A Private War: la storia vera della reporter di guerra Marie Colvin

Ecco chi era Marie Colvin, la reporter che ha ispirato il film A Private War, con protagonista Rosamund Pike.

I giornalisti di guerra possono essere degli eroi. Corrispondenti stranieri che si immergono in angoli sperduti del mondo, tra violenze e atrocità, al fine di raccontare quanto accade realmente in quei luoghi. Una missione, un compito emotivamente stressante, molto stressante. Che talvolta finisce per lasciare cicatrici permanenti. Nessuno lo sapeva meglio di Marie Colvin, una reporter che ha dedicato la vita a promuovere il cambiamento, attraverso la cronaca in presa diretta di alcune delle regioni più devastate dai conflitti.

Il lavoro di Colvin e l’impatto a livello personale sono affrontati nel film A Private War, candidato ai Golden Globe, con Rosamund Pike protagonista. Il film è basato su un articolo scritto da Marie Brenner nel 2012 per Vanity Fair. Quest’anno è uscito In prima linea, prima raccolta degli articoli e dei reportage scritti dalla donna, prima che morisse in tragiche circostanze.

Marie Colvin: la vera storia della corrispondente di guerra interpretata da Rosamund Pike in A Private War

Nata a Oyster Bay, Long Island, nel 1956, da due insegnanti di scuola pubblica, Marie Colvin era una figura iconica nella comunità giornalistica. Nel 2000 è stata insignita del premio Journalist of the Year dalla Foreign Press Association; mentre il British Press Award l’ha nominata reporter straniero dell’anno nel 2001 e nel 2010. Ma non sono state esclusivamente le qualità professionali a renderla famosa: la personalità era altrettanto degna di nota.
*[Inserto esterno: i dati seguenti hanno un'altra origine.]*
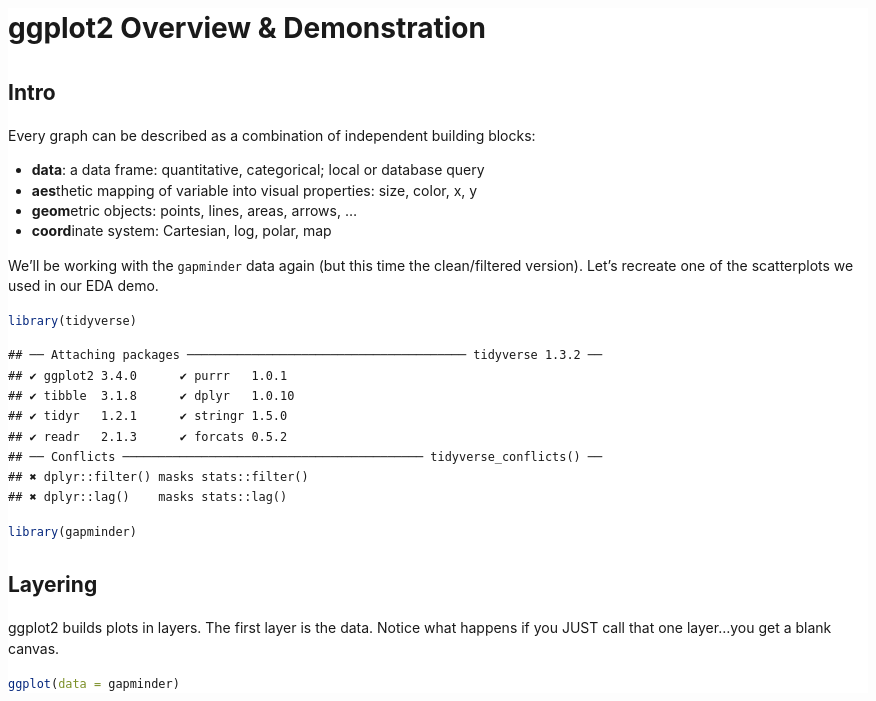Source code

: ggplot2 Overview & Demonstration
================

## Intro

Every graph can be described as a combination of independent building
blocks:

- **data**: a data frame: quantitative, categorical; local or database
  query
- **aes**thetic mapping of variable into visual properties: size, color,
  x, y
- **geom**etric objects: points, lines, areas, arrows, …
- **coord**inate system: Cartesian, log, polar, map

We’ll be working with the `gapminder` data again (but this time the
clean/filtered version). Let’s recreate one of the scatterplots we used
in our EDA demo.

``` r
library(tidyverse)
```

    ## ── Attaching packages ─────────────────────────────────────── tidyverse 1.3.2 ──
    ## ✔ ggplot2 3.4.0      ✔ purrr   1.0.1 
    ## ✔ tibble  3.1.8      ✔ dplyr   1.0.10
    ## ✔ tidyr   1.2.1      ✔ stringr 1.5.0 
    ## ✔ readr   2.1.3      ✔ forcats 0.5.2 
    ## ── Conflicts ────────────────────────────────────────── tidyverse_conflicts() ──
    ## ✖ dplyr::filter() masks stats::filter()
    ## ✖ dplyr::lag()    masks stats::lag()

``` r
library(gapminder)
```

## Layering

ggplot2 builds plots in layers. The first layer is the data. Notice what
happens if you JUST call that one layer…you get a blank canvas.

``` r
ggplot(data = gapminder)
```
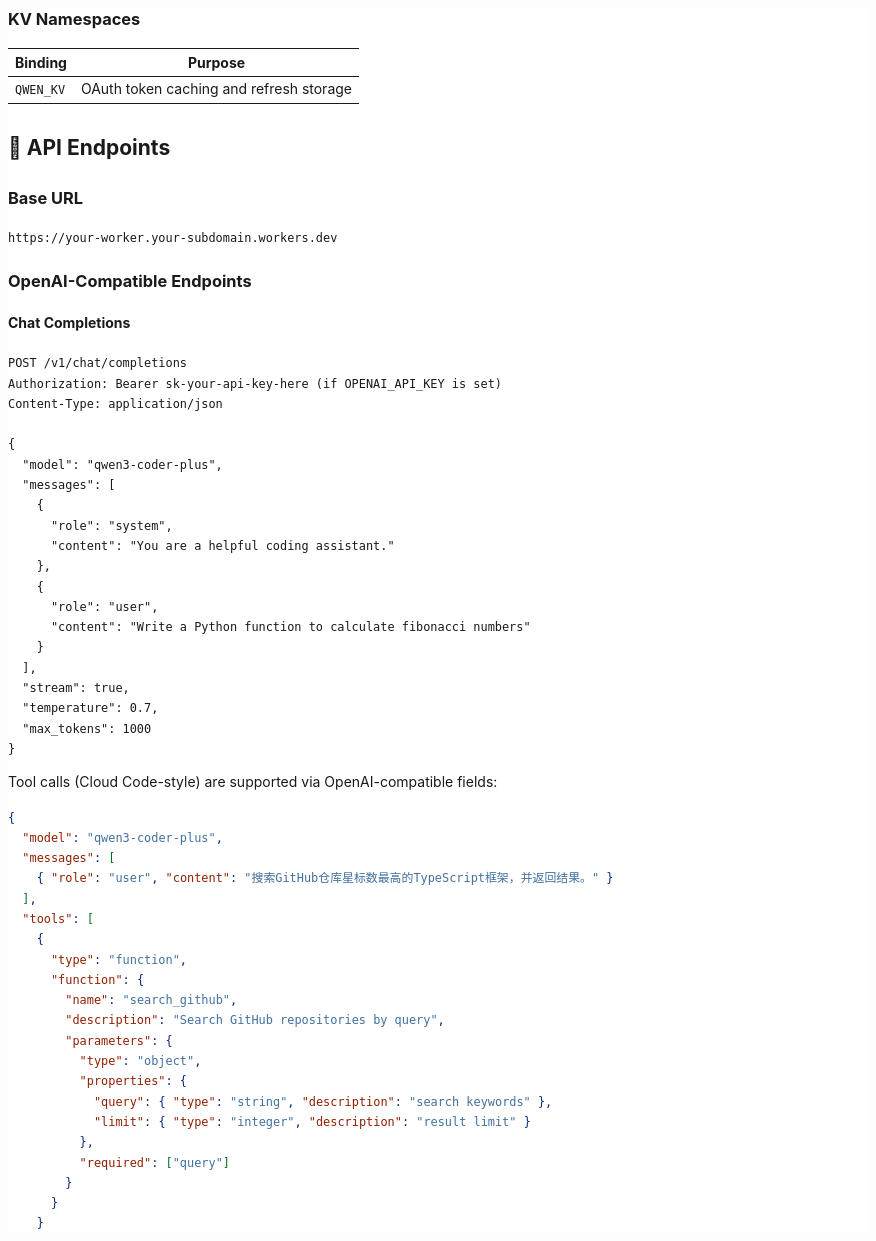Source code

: ### KV Namespaces

| Binding | Purpose |
|---------|---------|
| `QWEN_KV` | OAuth token caching and refresh storage |

## 🎯 API Endpoints

### Base URL
```
https://your-worker.your-subdomain.workers.dev
```

### OpenAI-Compatible Endpoints

#### Chat Completions
```http
POST /v1/chat/completions
Authorization: Bearer sk-your-api-key-here (if OPENAI_API_KEY is set)
Content-Type: application/json

{
  "model": "qwen3-coder-plus",
  "messages": [
    {
      "role": "system",
      "content": "You are a helpful coding assistant."
    },
    {
      "role": "user",
      "content": "Write a Python function to calculate fibonacci numbers"
    }
  ],
  "stream": true,
  "temperature": 0.7,
  "max_tokens": 1000
}
```

Tool calls (Cloud Code-style) are supported via OpenAI-compatible fields:

```json
{
  "model": "qwen3-coder-plus",
  "messages": [
    { "role": "user", "content": "搜索GitHub仓库星标数最高的TypeScript框架，并返回结果。" }
  ],
  "tools": [
    {
      "type": "function",
      "function": {
        "name": "search_github",
        "description": "Search GitHub repositories by query",
        "parameters": {
          "type": "object",
          "properties": {
            "query": { "type": "string", "description": "search keywords" },
            "limit": { "type": "integer", "description": "result limit" }
          },
          "required": ["query"]
        }
      }
    }
```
Immediatamente riconoscibile dalla benda nera sull’occhio sinistro, perso a causa delle schegge di una granata esplosa nello Sri Lanka nel 2001, la laureata di Yale era altresì celebre per la sua propensione ad abbinare i reggiseni La Perla e lo smalto rosso con il suo marrone giacca, decorata con le lettere “TV” in nastro argentato. A British Vogue rivelò nel 2004 il timore di diventare uno pseudo-uomo puzzolente ed esausto. Insomma, rivendicava la propria femminilità.

Nonostante le origini statunitensi, Marie Colvin ha trascorso la maggior parte degli anni da adulta vivendo e lavorando nel Regno Unito. Fu lì che sposò Patrick Bishop, allora corrispondente diplomatico per il Sunday Times, testata per cui la stessa Colvin aveva prestato servizio. I due sarebbero convolati a nozze in due occasioni: nel 1989 e di nuovo a inizio anni 2000. Nel frattempo, avrebbe scambiato la promessa d’amore con il collega Juan Carlos Gumucio, corrispondente estero morto tragicamente suicida nel 2002.

Le complicate relazioni sentimentali non erano altro che parte del prezzo per una carriera di reportage sui diseredati. Afflitta dallo stesso disturbo da stress post-traumatico che colpisce molti sopravvissuti alle zone di guerra, Marie Colvin a volte spariva per giorni, soffrendo di paranoie, e a intermittenza cercava aiuto in terapia per riordinare le immagini del suo lavoro che la perseguitavano.

Era peraltro nota per essere una con il vizio dell’alcool. Secondo quanto riportò Vanity Fair, confidò agli amici di non aver intenzione di smettere: quando era sul campo ne faceva a meno. Sempre alle persone care rivelò di volere un bambino, un sogno accantonato successivamente a due aborti. Apprezzata per l’empatia e la dedizione, perse la vita nel 2012, uccisa a Homs in un attacco siriano con il suo fotografo Paul Conroy mentre riferivano della crisi. La famiglia di Marie Colvin crede che l’attacco sia stato specificamente mirato a farla tacere.